CHAPTER VII

In the summer Paul Verney came home from boarding-school. He was much taller and broader than he had been before, much improved in mind, but the same kind, brave, gentle Paul. He was overjoyed to see Toni again, and the two lads, on meeting, hugged each other, or rather Toni hugged Paul; for although Paul was tender-hearted, he was undemonstrative and felt the dignity of his fourteen years and his two terms at boarding-school. Not so with Toni, who had no sense of personal dignity whatever.

At once their old relations were established and the two lads spent many hours together, as they had done in summers past, cuddled together on the abutment of the bridge, and telling each other long stories, Paul of his experiences at boarding-school, and Toni, stories of what Jacques had told him, and what Hermann had told him, and what the horses told him, and what he meant to be when he was a man. He confided to Paul the charm of learning to play the violin, and shocked Paul’s honest soul by the frank acknowledgment that learning the violin was a means to avoid going to work.

But this made no difference in Paul’s feelings. He hated dirty, idle boys in general, but loved the dirty, idle Toni, and, being by nature correct, methodical, and orderly, he adored the two most unconventional creatures ever put into this world, little Lucie Bernard and Toni.
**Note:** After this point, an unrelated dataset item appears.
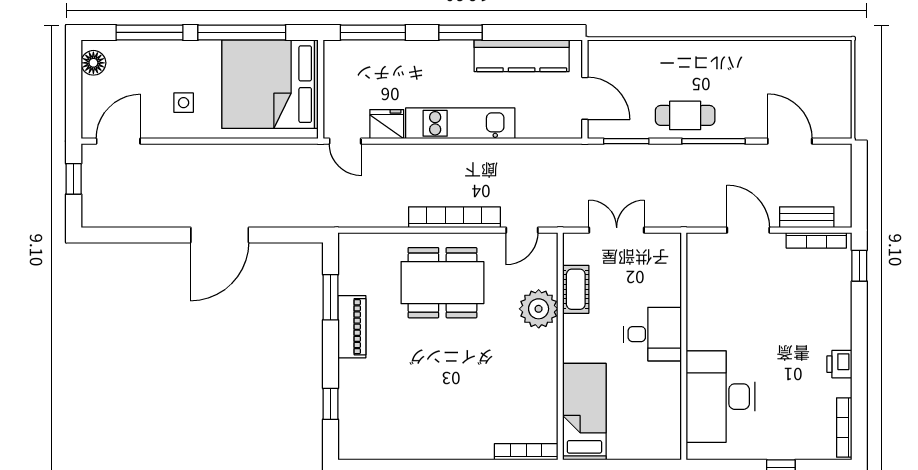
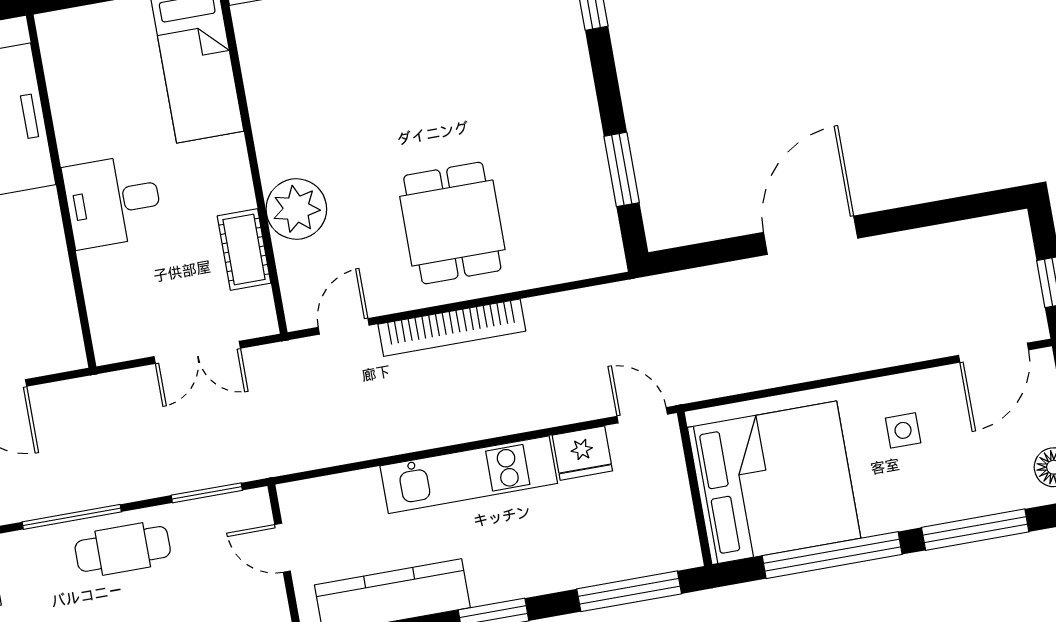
door: (585, 98) -> (282, 548), width x0.73
dining table: (442, 283) -> (452, 223), width x0.73
piano: (352, 327) -> (580, 130), removed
In due time Lucie also came for her annual visit, accompanied by the wooden-faced Harper, the nursery governess. Lucie sometimes passed Paul in the street, and always bowed and smiled at him in the most captivating way, which caused Paul’s face to turn scarlet, and sent his boyish pulses galloping. He confided to his mother’s ear that Lucie had arrived, and for the fortnight that she stayed he haunted the park every afternoon. He was now promoted to long trousers, and felt his dignity very much. He longed for an opportunity to talk with Lucie, but as the case often is, all the arrangements for private interviews had to be made by the lady. Lucie was an ingenious little person, and not easily daunted, and it was not many days before she managed to escape from Harper’s eagle eye, and from Madame Ravenel’s gentle supervision, and to come upon Paul, walking soberly along the path, and secretly wishing for her.

“How do you do, Monsieur Verney?” said Lucie, dropping him a pretty little curtsey. “How tall you are!”

Paul bowed, and managed to say:

“You, too, have grown, Mademoiselle.”